Представим себе, что первоначальный план Наполеона III относительно Италии осуществился бы(10). Она составляла бы,- наподобие германского,- итальянский союз, в состав которого входило бы и Венецианское королевство, оставаясь, однако же, в соединении с Австрией. На каких основаниях мог бы тогда король сардинский в союзе с королем неаполитанским требовать от Австрии отделения Венеции, если бы итальянская национальность в ней ничем не угнеталась и вообще права венециянцев не нарушались бы? Такое положение дел итальянцы могли бы считать,- и совершенно основательно,- весьма неудовлетворительным. Но главною причиною неудовлетворительности была бы не принадлежность Венеции Австрии, а раздельность итальянских государств при единой итальянской народности; и только сплетясь сама в одно политическое целое, имела бы эта народность если не формальное, на трактатах основанное, то прирожденное естественное право требовать своего дополнения от Австрии. Подобного права нельзя отрицать и у Германии, но прежде надлежало бы ей соединиться в одно политическое немецкое целое, отделив от себя все не немецкое, требующее самостоятельной национальной жизни, а тогда уже требовать своего и от других. Наконец, с национальной точки зрения восстановления нарушенного германского национального права мог, во всяком случае, требовать только Германский союз, как это и было вначале, а он был, очевидно, оттеснен далее чем на задний план после того, как все здесь приняли в свои руки Пруссия и Австрия.
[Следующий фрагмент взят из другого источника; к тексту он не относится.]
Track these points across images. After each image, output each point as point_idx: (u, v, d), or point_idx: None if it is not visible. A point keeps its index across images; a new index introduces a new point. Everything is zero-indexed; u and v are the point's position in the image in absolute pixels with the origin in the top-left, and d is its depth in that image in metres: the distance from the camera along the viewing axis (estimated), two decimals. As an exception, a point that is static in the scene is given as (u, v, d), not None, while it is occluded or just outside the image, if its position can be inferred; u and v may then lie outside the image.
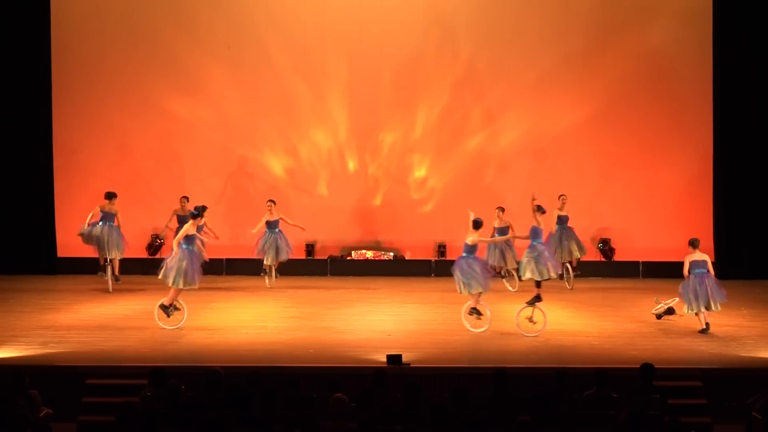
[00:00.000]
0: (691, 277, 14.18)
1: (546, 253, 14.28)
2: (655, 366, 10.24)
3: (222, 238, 17.67)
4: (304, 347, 12.91)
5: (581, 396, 9.91)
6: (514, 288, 17.29)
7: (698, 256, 14.31)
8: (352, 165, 20.05)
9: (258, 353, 12.51)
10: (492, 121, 19.85)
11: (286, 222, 17.64)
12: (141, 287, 17.21)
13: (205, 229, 16.66)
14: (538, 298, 13.98)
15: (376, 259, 19.87)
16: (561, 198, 17.86)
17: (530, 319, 13.97)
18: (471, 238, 13.99)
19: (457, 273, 13.96)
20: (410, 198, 20.06)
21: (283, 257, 17.54)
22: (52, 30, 19.46)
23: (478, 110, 19.83)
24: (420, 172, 20.00)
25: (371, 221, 19.59)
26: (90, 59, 19.64)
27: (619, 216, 18.97)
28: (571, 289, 17.56)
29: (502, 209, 17.69)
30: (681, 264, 19.47)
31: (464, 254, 14.06)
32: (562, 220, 17.75)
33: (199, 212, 14.55)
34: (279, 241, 17.46)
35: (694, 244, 14.40)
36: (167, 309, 14.08)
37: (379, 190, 20.05)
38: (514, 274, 16.97)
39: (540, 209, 14.56)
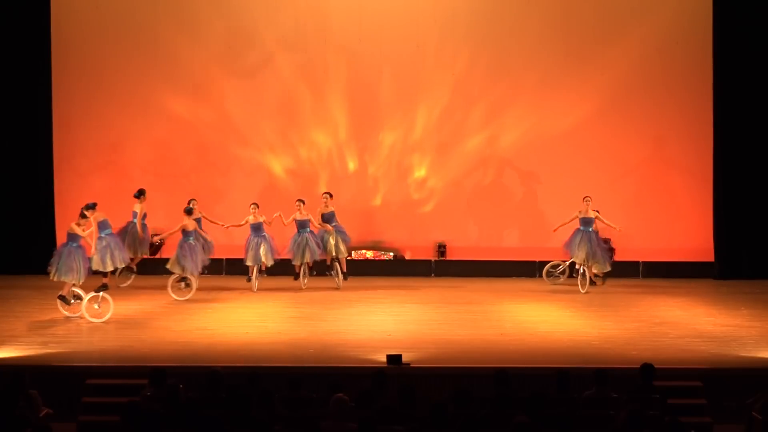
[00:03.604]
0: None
1: (113, 244, 14.98)
2: (655, 366, 10.24)
3: (222, 239, 17.74)
4: (304, 347, 12.91)
5: (581, 396, 9.91)
6: (583, 289, 17.31)
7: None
8: (352, 165, 20.06)
9: (258, 353, 12.50)
10: (492, 121, 19.84)
11: (312, 224, 17.53)
12: (141, 287, 17.22)
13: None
14: (105, 287, 14.65)
15: (376, 259, 19.87)
16: (585, 200, 17.48)
17: (97, 305, 14.46)
18: (73, 226, 14.67)
19: (55, 258, 14.61)
20: (410, 198, 20.06)
21: (315, 257, 17.37)
22: (53, 30, 19.48)
23: (478, 110, 19.83)
24: (420, 172, 20.00)
25: (371, 221, 19.58)
26: (90, 59, 19.64)
27: (619, 216, 18.91)
28: (585, 293, 17.23)
29: (590, 198, 17.47)
30: (681, 263, 19.68)
31: (68, 242, 14.65)
32: (585, 222, 17.46)
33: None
34: (310, 241, 17.31)
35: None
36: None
37: (379, 190, 20.05)
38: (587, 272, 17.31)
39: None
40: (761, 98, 19.20)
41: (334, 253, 17.42)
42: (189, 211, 16.70)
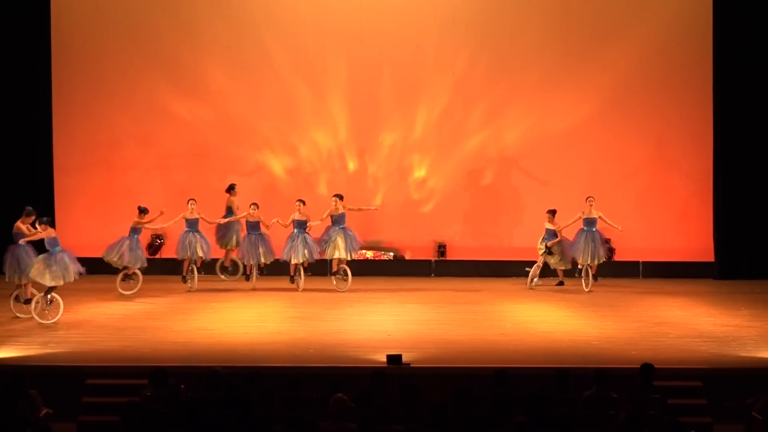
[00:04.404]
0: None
1: (67, 259, 14.68)
2: (655, 366, 10.24)
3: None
4: (304, 347, 12.90)
5: (581, 396, 9.91)
6: (587, 287, 17.46)
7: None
8: (352, 165, 20.06)
9: (258, 353, 12.50)
10: (492, 121, 19.85)
11: (309, 224, 17.52)
12: (140, 287, 17.21)
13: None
14: (53, 287, 14.60)
15: (376, 259, 19.87)
16: (588, 200, 17.56)
17: (47, 304, 14.48)
18: (19, 224, 14.96)
19: (12, 261, 14.74)
20: (410, 198, 20.06)
21: (314, 256, 17.34)
22: (53, 30, 19.51)
23: (478, 110, 19.83)
24: (420, 172, 20.00)
25: (371, 221, 19.58)
26: (90, 59, 19.66)
27: (619, 216, 18.91)
28: (589, 291, 17.37)
29: (592, 199, 17.71)
30: (681, 263, 19.63)
31: (18, 243, 14.85)
32: (588, 222, 17.48)
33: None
34: (307, 240, 17.30)
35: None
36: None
37: (379, 190, 20.05)
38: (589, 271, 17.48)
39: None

Впрочем, так ли это или не так, дело, собственно, идет тут вовсе не о том, чтобы неопровержимо доказать существенную несправедливость поступка Пруссии и Австрии с Данией; мы хотим лишь показать, что в глазах Европы внутренняя правда шлезвиг-голштейнского дела не могла оправдать его нелегальности. Для нас важно не то, каково это дело само в себе, но то, каким оно представлялось глазам Европы; а едва ли кто решится утверждать, что оно пользовалось симпатией европейских правительств и европейского (за исключением германского, конечно) общественного мнения. Во мнении Европы, к нарушениям формы международных отношений присоединялась здесь и неосновательность самой сущности прусско-австрийско-немецких притязаний. Почему же, спрашивается, не вооружили эти притязания против себя Европы? Очевидно, что невиновность Дании и не внешняя или внутренняя правота Пруссии и Австрии были тому причиной. Надо поискать иного объяснения.
Но прежде обратимся за десять или одиннадцать лет назад к более для нас интересному восточному вопросу.
По требованию Наполеона(11)*, выгоды которого заставляли льстить католическому духовенству, турецкое, правительство нарушило давнишние исконные права православной церкви в Святых Местах. Это нарушение выразилось главнейше в том, что ключ от главных дверей Вифлеемского храма(12) должен был перейти к католикам. Ключ сам по себе, конечно, вещь ничтожная, но большею частью вещи ценятся не по их действительному достоинству, а по той идее, которую с ними соединяют. Какую действительную цену имеет кусок шелковой материи, навязанный на деревянный шест? Но этот кусок шелковой материи на деревянном шесте называется знаменем, и десятки, сотни людей жертвуют жизнью, чтобы сохранить знамя или вырвать его из рук неприятеля. Это потому, что знамя есть символ, с которым неразрывно соединена, во мнении солдат, военная честь полка.